-- DIRECTIONS --
Each line of the data below from the one holding "[920,212,992,227] リロード ->" to the one holding "[812,238,1028,256] ることに注意してください ->", inclusive, is to be reproduced exactly; no other line belongs in the answer.

-- INFORMATION SHOWN --
────────────────

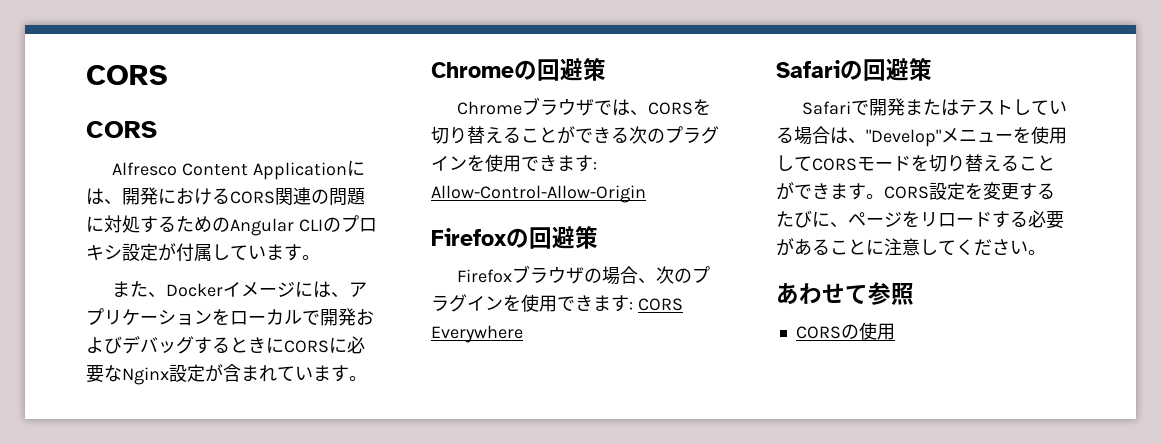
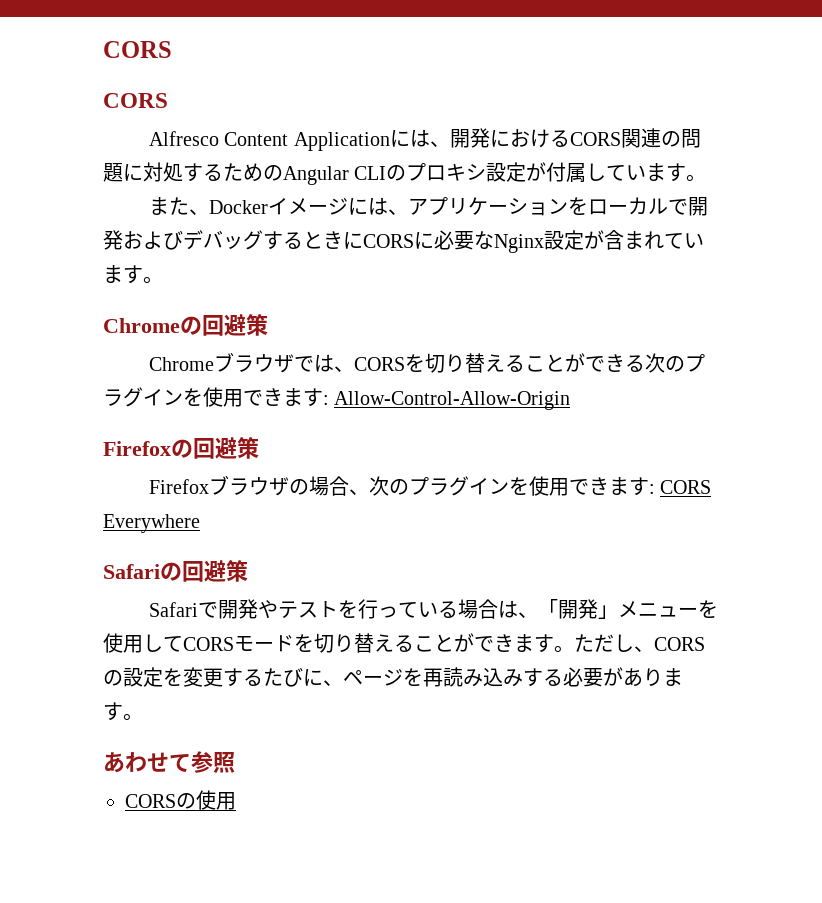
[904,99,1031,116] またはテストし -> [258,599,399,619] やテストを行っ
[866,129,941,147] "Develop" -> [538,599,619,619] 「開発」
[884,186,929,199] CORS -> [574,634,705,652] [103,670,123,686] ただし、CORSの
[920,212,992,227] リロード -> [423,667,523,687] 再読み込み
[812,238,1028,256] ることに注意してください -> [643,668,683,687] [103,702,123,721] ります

────────────────

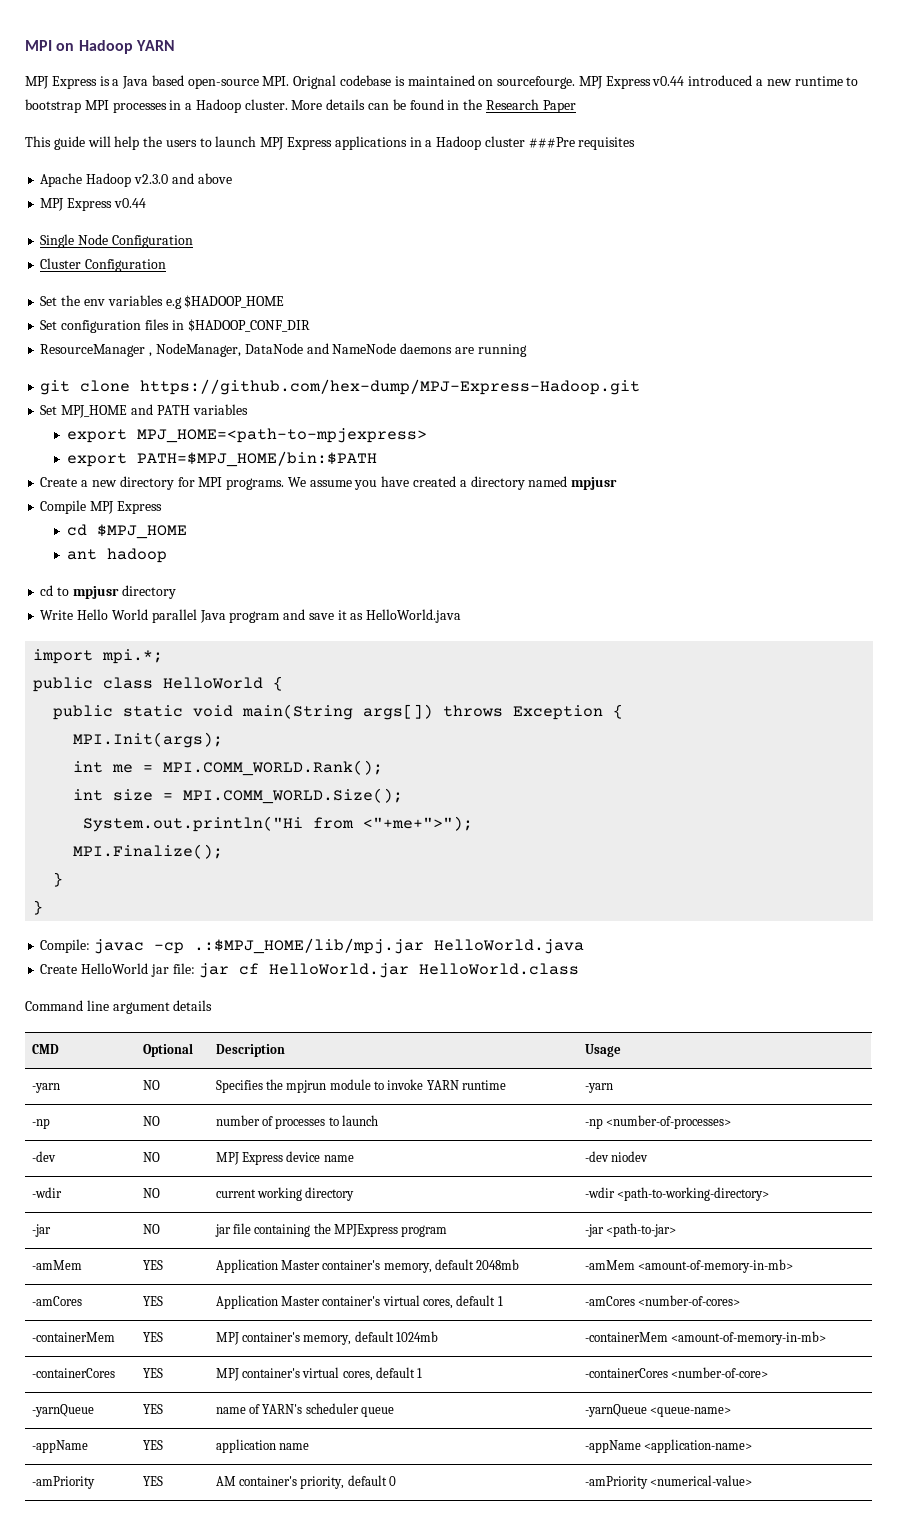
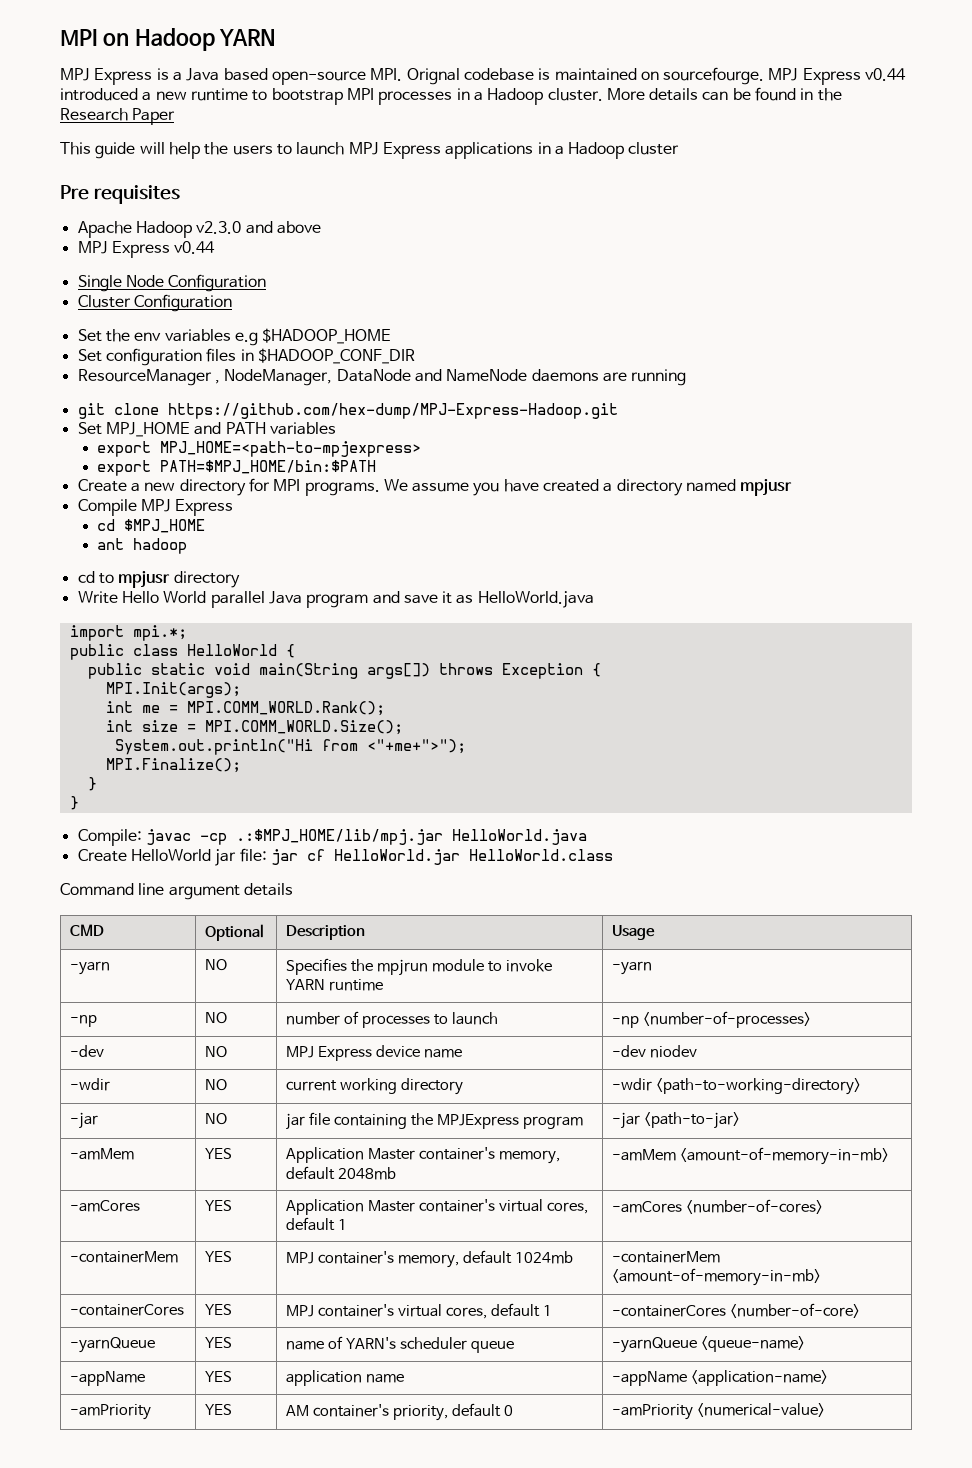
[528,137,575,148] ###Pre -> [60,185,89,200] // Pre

────────────────

-- EXERCISE ANSWER --
[920,212,992,227] リロード -> [423,667,523,687] 再読み込み
[812,238,1028,256] ることに注意してください -> [643,668,683,687] [103,702,123,721] ります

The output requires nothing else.